Lighter Than a Feather
Jackets weren’t the only thing Bauer created with down: In the 1940s, he made comforters, pillows, a “sleeping robe,” and a sleeping bag that was was guaranteed to keep people warm down to temps of -60 degrees F. And though one of Bauer’s early slogans was “Lighter than a feather, warmer than 10 sweaters,” because he wanted to make things as warm as possible, he packed in a lot of down. “The sleeping bag weighed 18 pounds,” Berg says. “The marketing tagline was ‘Built for service you’ll never require.’ But you’d need a dogsled to carry it around.” This was a pattern; the jacket Bauer designed for the 1963 American ascent of Mount Everest had so much down in it that it was rated to -85 degrees F. “I talked to Tim Hornbein from the expedition, and he said, ‘It was in our packs most of the time,’” Berg says. “They couldn’t climb in it, it was so warm.”

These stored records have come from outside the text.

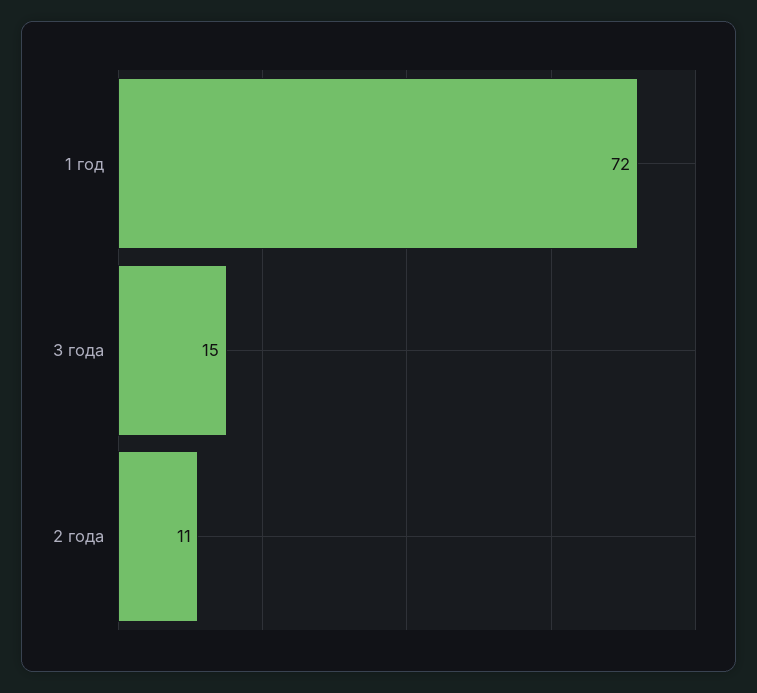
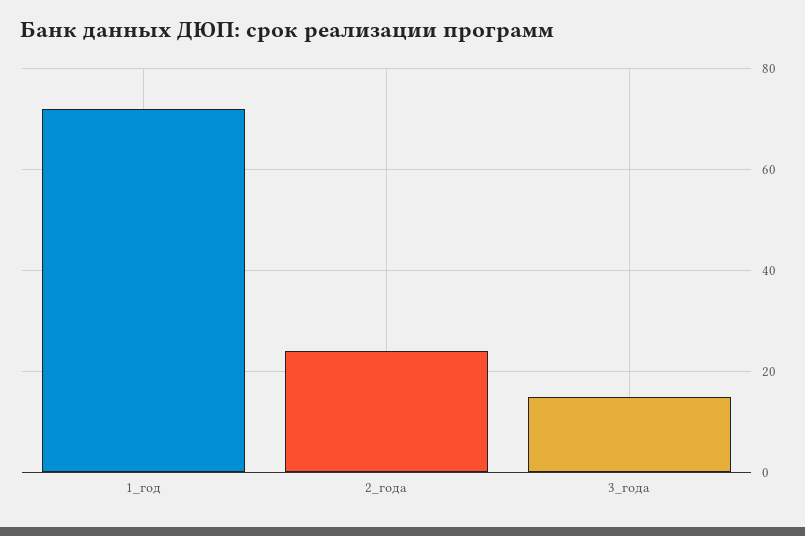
  {
    "1 год": 72,
    "3 года": 15,
-   "2 года": 11
+   "2 года": 25
  }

Over the years, the designs of Bauer’s down jackets have changed, of course, as new materials became available: The company began blending cotton with nylon in the 1950s, and started using Ripstop nylon in 1958. “It was a little bit like pulling teeth to get Eddie to go that route, because he was afraid that lighter fabric wouldn’t stand up to the durability that was so important to him,” Berg says. (After all, this is a guy who believed that “there can be no compromise of quality when lives depend on … performance.”) His original down jacket, meanwhile, probably wouldn’t look out of place in modern retail stores. “Some of the jackets from the ‘70s and ‘80s seem much more dated, either because of the cut or the color,” Berg says. “But lots of people say you could just take the original off of the form and wear it today.”